Una mirada en Piazzale Salvo D’Acquisto, Parma
Fue un sábado por la tarde, a principios de marzo, en Parma. En el Piazzale Salvo D’Acquisto el aire había cambiado. Ya no era ese frío cerrado del invierno. Se podía estar. Quedarse. Respirar sin prisa.
La plaza —más parque que plaza— empezaba a despertar. Bancos de madera y concreto ocupados, conversaciones sueltas, pasos tranquilos. El sonido leve de la ciudad al fondo. Nada forzado. Solo gente volviendo poco a poco.
Caminaba con la cámara en la mano, como siempre. Sin buscar demasiado. Y entonces la vi.
Dos personas sentadas. Entre ellas, unas cervezas apoyadas en el banco, casi como un pequeño ritual compartido. Él, vuelto hacia otro lado, sin rostro para mí. Como una presencia que se intuye más que se define. Una figura que guarda su historia.
Y ella. Su mirada era otra cosa. Clara. Sostenida. Sin distracciones. No miraba a la ciudad, ni a la gente, ni al movimiento alrededor. Miraba hacia él, pero también parecía quedarse un poco más allá. Como si en ese gesto hubiera algo que no necesitaba palabras.
Pensé en esa frase que a veces aparece por ahí: "quédate con quien te mire así". Nunca me detuve mucho en ella. Pero en ese instante cobró sentido.
No sé quiénes eran. No sé cuánto duró ese momento. Quizá segundos. Quizá más. Pero había algo que se sentía real. Una pausa dentro del ruido suave de la tarde.
Disparé con cuidado. Sin romper nada.
Después dejé la foto "descansar". Pasó casi un mes.

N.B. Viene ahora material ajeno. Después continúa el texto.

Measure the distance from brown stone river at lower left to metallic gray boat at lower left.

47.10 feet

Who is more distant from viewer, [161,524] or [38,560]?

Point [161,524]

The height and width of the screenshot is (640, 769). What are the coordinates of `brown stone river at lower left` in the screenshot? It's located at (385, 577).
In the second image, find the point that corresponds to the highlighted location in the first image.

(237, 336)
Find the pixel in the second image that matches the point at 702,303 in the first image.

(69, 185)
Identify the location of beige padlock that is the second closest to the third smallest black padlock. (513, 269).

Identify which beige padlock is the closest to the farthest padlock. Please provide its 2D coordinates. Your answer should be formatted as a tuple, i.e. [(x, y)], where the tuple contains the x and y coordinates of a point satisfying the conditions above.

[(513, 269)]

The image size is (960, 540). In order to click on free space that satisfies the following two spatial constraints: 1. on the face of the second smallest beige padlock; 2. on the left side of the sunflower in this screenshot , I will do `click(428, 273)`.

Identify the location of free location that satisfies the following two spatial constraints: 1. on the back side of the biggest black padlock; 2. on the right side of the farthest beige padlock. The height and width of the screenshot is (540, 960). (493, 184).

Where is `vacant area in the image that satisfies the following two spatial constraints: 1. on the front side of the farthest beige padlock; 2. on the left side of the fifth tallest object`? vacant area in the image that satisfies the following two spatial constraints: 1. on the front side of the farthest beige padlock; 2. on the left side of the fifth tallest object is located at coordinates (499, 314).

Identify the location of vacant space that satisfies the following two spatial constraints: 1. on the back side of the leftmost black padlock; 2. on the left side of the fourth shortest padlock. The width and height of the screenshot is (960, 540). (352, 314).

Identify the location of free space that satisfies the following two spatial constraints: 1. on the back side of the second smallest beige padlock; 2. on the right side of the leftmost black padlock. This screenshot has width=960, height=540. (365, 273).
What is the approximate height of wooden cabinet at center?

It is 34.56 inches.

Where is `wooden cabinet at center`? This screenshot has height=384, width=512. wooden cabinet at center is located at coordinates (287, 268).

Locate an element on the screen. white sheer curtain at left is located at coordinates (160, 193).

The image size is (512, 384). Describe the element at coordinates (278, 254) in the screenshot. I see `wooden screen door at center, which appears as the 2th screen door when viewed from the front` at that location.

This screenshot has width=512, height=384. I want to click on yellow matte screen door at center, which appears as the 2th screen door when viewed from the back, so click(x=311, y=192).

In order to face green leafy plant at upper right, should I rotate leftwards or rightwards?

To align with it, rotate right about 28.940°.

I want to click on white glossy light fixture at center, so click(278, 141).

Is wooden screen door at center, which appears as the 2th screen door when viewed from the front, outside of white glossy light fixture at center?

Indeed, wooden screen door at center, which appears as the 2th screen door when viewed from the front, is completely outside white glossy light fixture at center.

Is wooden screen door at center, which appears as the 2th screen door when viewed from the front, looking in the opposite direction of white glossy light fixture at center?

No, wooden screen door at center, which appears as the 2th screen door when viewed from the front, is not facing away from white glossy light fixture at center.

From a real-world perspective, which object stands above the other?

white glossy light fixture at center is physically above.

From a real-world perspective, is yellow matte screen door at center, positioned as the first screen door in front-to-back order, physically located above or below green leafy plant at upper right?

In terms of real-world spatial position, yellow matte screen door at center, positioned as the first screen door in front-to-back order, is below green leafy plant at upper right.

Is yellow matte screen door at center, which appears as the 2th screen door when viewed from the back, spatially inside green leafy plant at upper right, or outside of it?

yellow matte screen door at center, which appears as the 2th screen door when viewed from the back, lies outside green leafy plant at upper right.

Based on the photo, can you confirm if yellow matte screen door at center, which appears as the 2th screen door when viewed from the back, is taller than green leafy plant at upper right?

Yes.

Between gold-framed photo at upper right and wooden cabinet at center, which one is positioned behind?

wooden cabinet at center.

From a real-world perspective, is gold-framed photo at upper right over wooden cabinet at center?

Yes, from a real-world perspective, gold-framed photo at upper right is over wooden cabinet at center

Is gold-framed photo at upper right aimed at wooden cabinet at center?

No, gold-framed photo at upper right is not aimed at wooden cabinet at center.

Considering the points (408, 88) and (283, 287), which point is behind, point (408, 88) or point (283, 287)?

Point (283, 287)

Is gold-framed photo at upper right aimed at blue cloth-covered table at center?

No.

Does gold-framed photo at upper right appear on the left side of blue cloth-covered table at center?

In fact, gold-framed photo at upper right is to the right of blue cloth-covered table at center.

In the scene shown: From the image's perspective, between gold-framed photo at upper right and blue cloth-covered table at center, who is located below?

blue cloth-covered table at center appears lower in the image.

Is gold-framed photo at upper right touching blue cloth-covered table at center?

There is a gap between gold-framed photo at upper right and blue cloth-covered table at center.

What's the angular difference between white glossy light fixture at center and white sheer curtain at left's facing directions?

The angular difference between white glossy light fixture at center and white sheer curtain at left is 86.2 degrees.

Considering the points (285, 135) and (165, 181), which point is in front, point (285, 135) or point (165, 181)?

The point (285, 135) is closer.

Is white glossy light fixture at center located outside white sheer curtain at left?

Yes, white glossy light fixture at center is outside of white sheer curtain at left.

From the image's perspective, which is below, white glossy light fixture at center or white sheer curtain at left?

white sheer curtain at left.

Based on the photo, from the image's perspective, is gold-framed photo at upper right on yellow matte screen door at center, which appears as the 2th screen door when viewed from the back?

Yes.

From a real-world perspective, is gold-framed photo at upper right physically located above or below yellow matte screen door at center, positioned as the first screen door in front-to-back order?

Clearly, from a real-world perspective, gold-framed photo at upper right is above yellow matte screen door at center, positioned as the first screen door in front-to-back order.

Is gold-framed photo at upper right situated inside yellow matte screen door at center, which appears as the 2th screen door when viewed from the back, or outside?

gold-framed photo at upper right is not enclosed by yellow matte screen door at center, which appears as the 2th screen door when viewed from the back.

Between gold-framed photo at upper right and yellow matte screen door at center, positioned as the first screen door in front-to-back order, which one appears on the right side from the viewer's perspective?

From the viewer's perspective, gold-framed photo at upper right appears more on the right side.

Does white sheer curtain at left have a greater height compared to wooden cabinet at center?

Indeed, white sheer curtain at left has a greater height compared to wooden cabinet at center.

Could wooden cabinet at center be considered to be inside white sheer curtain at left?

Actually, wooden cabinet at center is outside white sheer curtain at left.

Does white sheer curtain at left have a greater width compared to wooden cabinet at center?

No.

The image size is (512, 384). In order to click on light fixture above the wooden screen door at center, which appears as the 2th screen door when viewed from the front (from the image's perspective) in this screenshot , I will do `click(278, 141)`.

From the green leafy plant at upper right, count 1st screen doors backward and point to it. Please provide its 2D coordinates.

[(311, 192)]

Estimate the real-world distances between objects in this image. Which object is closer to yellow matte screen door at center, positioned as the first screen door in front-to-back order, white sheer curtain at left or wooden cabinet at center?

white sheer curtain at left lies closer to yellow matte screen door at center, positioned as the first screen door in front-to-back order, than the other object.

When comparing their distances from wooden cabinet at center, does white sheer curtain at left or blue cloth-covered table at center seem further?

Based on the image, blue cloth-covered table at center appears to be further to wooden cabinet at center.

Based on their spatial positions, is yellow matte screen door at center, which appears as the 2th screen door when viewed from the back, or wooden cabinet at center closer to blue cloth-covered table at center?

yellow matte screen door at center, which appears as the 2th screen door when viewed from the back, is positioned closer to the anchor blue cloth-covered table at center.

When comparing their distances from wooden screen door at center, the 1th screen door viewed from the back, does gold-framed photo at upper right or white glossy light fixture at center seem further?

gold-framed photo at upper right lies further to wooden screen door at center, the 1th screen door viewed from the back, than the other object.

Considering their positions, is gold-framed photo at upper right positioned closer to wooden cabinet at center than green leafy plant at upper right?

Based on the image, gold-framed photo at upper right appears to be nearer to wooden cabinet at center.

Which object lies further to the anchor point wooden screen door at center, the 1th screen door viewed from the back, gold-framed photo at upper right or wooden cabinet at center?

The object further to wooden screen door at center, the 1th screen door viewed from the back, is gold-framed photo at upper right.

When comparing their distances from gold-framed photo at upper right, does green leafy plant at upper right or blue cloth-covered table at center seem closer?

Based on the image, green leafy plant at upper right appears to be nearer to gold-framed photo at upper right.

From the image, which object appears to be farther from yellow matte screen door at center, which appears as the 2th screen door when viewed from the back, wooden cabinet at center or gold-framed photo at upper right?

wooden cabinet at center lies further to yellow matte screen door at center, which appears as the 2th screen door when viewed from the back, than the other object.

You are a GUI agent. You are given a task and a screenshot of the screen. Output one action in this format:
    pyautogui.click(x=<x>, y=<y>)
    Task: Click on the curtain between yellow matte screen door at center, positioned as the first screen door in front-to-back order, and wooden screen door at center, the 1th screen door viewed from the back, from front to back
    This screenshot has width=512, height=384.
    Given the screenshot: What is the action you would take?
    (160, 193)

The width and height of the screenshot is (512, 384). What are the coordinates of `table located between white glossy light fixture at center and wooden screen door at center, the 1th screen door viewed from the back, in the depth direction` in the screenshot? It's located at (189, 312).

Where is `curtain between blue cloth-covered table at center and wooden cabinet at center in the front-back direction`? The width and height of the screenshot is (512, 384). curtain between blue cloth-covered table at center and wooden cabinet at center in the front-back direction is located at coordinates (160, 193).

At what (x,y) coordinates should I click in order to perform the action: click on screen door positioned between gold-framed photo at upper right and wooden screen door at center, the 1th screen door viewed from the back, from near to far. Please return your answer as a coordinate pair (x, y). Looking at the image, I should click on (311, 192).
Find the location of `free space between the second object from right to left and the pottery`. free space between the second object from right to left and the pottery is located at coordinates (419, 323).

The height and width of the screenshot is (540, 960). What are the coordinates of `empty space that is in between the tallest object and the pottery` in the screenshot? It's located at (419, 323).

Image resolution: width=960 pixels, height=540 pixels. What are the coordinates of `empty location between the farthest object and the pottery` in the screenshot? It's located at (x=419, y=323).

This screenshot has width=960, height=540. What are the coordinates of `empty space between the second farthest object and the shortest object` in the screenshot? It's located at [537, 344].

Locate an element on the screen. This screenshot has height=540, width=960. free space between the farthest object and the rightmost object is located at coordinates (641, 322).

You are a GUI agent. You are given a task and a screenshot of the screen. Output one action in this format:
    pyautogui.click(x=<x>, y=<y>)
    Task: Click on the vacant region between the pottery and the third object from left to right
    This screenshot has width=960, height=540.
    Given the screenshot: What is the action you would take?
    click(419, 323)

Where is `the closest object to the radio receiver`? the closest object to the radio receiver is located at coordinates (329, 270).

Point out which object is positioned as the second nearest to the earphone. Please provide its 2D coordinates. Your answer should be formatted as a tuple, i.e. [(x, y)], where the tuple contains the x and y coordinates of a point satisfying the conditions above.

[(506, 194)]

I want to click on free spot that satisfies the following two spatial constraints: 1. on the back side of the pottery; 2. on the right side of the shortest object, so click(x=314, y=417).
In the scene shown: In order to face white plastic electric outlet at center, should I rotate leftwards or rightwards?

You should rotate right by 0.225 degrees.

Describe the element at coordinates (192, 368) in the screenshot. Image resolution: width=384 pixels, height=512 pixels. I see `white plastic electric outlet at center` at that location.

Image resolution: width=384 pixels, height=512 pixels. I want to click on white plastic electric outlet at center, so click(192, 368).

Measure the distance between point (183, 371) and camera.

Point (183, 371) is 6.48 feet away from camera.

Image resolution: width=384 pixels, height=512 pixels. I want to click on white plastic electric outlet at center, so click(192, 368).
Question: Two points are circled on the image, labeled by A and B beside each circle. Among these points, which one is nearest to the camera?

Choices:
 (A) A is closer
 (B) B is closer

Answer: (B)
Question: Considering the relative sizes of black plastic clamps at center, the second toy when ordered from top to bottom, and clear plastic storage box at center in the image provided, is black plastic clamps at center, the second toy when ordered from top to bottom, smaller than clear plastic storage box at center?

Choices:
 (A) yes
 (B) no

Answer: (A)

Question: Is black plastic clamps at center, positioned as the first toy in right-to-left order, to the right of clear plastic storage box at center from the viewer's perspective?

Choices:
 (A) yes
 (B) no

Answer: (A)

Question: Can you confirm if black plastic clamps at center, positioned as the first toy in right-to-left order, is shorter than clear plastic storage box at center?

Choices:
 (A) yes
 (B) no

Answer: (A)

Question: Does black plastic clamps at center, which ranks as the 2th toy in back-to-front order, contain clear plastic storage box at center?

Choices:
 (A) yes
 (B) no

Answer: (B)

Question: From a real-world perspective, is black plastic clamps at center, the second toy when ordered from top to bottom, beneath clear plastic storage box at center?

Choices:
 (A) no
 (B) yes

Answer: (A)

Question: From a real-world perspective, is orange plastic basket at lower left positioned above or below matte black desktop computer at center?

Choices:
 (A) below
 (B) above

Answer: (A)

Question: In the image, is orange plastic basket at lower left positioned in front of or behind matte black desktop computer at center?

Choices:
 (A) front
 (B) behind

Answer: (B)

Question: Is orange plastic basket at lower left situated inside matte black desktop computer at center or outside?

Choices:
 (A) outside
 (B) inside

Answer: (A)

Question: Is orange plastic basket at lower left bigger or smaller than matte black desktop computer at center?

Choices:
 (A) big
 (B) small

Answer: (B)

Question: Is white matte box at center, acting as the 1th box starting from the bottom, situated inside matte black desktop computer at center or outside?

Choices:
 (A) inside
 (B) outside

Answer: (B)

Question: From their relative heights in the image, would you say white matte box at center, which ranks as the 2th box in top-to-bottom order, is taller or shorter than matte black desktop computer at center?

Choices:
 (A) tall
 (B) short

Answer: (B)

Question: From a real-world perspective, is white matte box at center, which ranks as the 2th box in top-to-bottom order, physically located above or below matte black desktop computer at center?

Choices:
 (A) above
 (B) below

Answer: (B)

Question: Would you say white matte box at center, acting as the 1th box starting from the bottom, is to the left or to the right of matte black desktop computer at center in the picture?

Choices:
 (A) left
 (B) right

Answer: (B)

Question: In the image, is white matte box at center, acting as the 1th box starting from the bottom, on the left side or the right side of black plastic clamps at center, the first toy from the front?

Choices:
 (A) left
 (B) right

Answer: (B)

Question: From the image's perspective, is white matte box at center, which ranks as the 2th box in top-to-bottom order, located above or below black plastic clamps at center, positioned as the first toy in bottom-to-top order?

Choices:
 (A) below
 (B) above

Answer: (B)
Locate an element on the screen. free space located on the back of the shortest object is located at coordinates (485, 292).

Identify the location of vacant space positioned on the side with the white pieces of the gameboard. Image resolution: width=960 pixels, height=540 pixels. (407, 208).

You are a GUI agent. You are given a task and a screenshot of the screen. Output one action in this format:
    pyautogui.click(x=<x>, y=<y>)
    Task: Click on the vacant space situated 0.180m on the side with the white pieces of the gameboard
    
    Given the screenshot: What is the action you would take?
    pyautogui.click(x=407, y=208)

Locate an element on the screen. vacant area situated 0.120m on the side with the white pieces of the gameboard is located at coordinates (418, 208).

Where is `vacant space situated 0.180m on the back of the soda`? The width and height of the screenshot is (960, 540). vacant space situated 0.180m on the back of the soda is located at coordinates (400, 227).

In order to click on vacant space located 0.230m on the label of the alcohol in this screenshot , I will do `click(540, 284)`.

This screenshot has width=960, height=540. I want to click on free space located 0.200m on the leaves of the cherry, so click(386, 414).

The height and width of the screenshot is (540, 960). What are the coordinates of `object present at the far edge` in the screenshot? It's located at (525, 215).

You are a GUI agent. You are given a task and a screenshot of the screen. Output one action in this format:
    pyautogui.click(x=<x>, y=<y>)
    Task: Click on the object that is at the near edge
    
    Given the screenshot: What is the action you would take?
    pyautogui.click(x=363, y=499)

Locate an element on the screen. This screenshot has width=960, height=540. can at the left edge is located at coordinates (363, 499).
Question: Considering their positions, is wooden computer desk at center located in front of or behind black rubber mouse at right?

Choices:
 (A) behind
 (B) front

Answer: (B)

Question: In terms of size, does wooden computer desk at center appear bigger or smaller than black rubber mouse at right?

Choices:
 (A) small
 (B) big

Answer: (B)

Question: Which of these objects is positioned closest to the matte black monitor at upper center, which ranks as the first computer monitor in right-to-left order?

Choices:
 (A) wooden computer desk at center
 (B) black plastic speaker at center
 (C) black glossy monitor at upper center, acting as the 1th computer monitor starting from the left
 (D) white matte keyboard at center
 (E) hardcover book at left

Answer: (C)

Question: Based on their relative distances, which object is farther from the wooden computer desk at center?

Volví a mirarla con otra distancia, sin la emoción inmediata. Y seguía ahí. La misma sensación. A veces las imágenes necesitan tiempo, como si también respiraran.
La escena es sencilla. Un banco, dos cervezas, una tarde que cambia de estación. Y una mirada que sostiene todo.
Quizá sea eso lo que vuelve a llenar estos espacios cuando termina el invierno.
No solo el clima. Sino esa forma de estar con otro, sin prisa, sin ruido, simplemente presente.